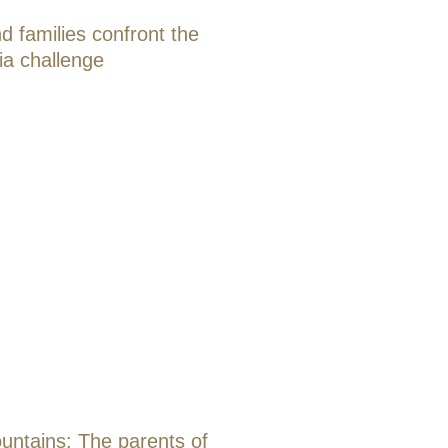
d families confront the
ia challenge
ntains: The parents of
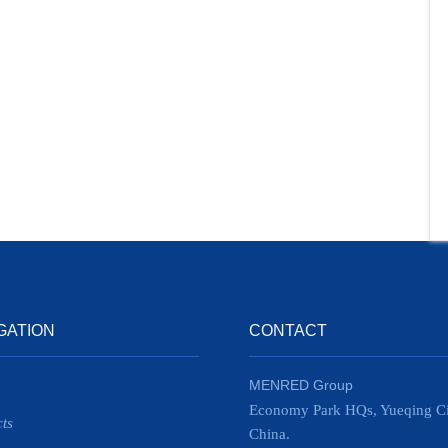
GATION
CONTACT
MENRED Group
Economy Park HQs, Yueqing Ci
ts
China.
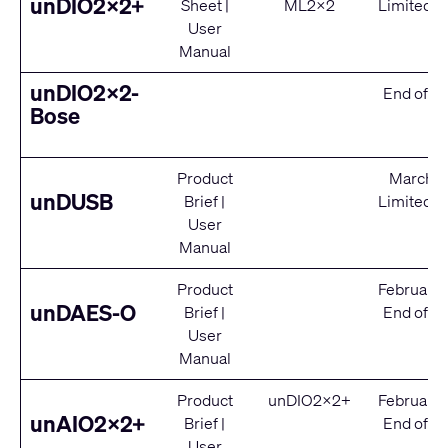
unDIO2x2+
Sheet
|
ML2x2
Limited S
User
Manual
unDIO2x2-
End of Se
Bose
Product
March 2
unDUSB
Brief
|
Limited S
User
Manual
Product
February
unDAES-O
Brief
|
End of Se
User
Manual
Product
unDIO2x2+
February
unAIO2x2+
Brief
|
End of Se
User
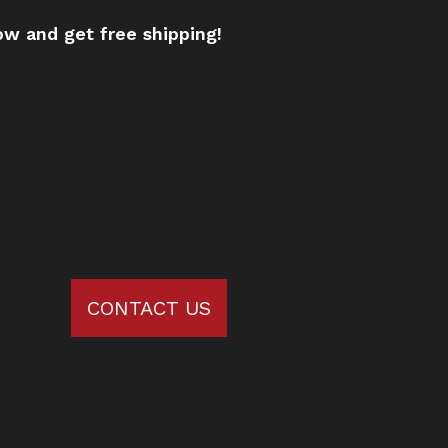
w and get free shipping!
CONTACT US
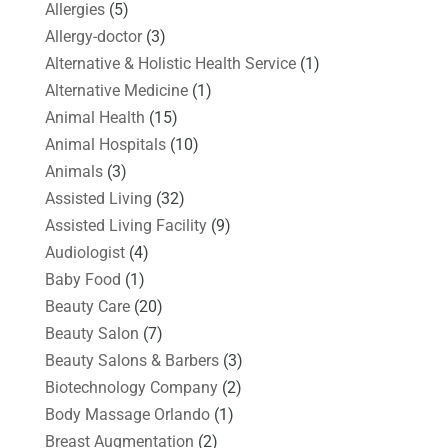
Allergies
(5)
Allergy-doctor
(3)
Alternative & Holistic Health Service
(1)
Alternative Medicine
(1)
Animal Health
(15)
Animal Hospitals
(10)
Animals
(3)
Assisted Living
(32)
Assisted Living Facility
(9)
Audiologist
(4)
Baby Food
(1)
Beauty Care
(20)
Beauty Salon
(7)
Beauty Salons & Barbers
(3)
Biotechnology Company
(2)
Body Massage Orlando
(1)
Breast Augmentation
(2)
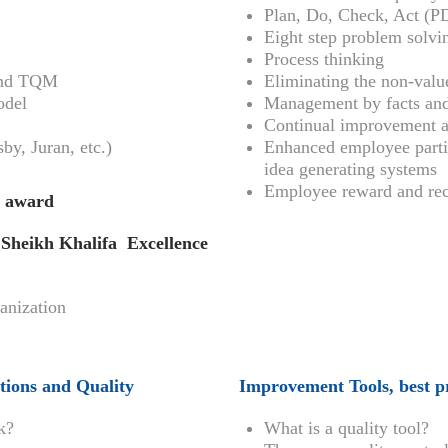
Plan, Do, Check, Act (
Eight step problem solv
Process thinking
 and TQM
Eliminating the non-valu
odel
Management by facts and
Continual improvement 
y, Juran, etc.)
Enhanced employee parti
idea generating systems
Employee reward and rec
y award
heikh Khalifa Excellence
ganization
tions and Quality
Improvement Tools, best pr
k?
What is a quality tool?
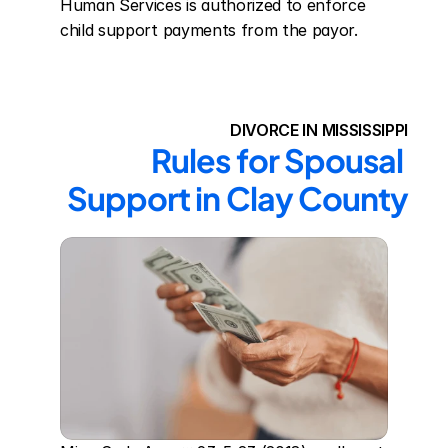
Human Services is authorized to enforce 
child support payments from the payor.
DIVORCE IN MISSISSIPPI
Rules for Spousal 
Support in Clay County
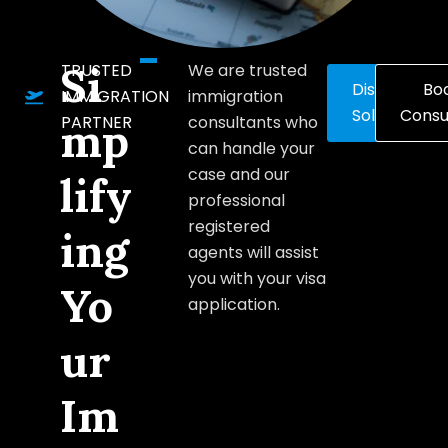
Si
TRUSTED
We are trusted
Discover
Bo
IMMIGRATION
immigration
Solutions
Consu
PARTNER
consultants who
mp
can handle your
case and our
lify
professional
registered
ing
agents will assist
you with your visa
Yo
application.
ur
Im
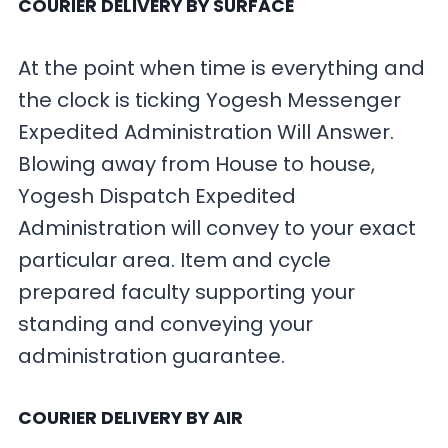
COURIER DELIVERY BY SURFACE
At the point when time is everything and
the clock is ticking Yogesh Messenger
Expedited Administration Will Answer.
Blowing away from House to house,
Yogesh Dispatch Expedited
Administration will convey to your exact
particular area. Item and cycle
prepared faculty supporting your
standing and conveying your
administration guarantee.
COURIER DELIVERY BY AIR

_Brief_
What lines in the entries contain "Alternative"? Report each one by copying it.

_Solution to this exercise_
Alternative & Holistic Health Service
Alternative Medicine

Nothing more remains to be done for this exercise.